The downward trend began before the recession, with the decline of manufacturing jobs in the 1970s. Technology, and outsourcing jobs overseas, have made more jobs disappear. James Parrott, the chief economist at the Fiscal Policy Institute, said the growing concentration of low-wage jobs is an important factor in the city’s growing income inequality.

“It means that’s increasingly hard for working families to provide for their families at an income level above the poverty line,” Parrott said. “We’ve seen a demonstrable increase in the number of people who are working poor.”

Sixty percent of fast food workers’ families in New York state qualified for some form of public assistance, according to a report from UC Berkeley Labor Center. In the city, 40 percent of households that receive food stamps have some income from a job.

Workers who manage to avoid public assistance often rely on family support instead.

Glen Ghany, 37, is a home health aide who maintains his bulky physique with regular runs in his Pelham Bay neighborhood in the Bronx. He said he loves taking care of his two patients, an 85-year-old man and a bedridden man in his 50s.

“Between the cooking and the cleaning and the conversing and the talking, it’s all good," he said. “To me it’s all good.”

What’s not good is the pay. It’s $9.50 an hour, for 28 hours a week, which, Ghany said, leaves him with $132 after taxes.

He can only afford to live in the city because his grandmother lets him stay with her. After child support, a Metro card and cell phone payments, Ghany often needs her help to cover basic expenses as well. 

"Is it enough for food?” he said. “Not really. But, due to my grandmother, she helps me. It’s enough.”

It’s not enough for Mayor Bill de Blasio, who won office on his promise to increase the number of middle-class jobs.

“We are growing a lot of jobs,” the mayor said in his preliminary budget address last month.

“Unfortunately, they’re in the lower-paying fields. And these are dollar figures that make it very tough for people to take care of their families.”

De Blasio said he will address the problem through job training, education and affordable housing.  He’s also asking Albany for permission to raise the minimum wage above the current $8 an hour.

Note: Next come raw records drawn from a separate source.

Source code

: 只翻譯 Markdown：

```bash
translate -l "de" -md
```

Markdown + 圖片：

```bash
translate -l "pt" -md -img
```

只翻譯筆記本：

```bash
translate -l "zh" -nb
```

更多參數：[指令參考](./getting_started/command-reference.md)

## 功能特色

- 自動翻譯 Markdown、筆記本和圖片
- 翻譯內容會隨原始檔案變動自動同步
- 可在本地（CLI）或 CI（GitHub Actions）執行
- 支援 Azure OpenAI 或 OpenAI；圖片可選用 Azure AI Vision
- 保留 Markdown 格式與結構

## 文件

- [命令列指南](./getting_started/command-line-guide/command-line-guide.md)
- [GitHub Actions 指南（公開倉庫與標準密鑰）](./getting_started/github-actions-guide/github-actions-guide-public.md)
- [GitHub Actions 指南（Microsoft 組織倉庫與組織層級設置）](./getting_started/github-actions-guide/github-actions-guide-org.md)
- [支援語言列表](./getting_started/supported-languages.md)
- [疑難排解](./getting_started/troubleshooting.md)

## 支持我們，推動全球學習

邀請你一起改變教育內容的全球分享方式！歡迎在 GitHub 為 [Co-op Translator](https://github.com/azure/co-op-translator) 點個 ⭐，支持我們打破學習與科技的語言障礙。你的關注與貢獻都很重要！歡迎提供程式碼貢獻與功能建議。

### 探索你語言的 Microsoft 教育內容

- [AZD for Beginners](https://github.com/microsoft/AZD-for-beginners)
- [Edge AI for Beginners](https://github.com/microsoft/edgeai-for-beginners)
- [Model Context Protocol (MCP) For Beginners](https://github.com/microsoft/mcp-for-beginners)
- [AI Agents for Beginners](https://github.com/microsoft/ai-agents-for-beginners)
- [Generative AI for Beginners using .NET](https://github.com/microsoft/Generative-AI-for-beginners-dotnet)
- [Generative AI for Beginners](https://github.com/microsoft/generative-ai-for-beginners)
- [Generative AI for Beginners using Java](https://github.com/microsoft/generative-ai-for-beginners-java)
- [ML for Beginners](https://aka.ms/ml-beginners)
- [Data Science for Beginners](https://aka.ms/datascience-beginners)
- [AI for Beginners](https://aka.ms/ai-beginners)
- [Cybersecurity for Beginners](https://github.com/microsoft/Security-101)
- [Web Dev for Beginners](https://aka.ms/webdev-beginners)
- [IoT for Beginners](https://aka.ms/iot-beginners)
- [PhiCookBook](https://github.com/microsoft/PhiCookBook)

But some experts, like Nicole Gelinas at the conservative Manhattan Institute, said that even those measures won’t solve the problem. Gelinas said the cost of doing business in New York City makes it prohibitive for many companies to set up shop here.

“It’s very hard for the government to directly create private sector middle class jobs,” she said. “It’s easy to get a tech company to move a few people here, but it’s hard to get people to buy or rent acres and acres of office space for middle class people to work. Those jobs still tend to be in cheaper cities or in cheaper suburban areas.”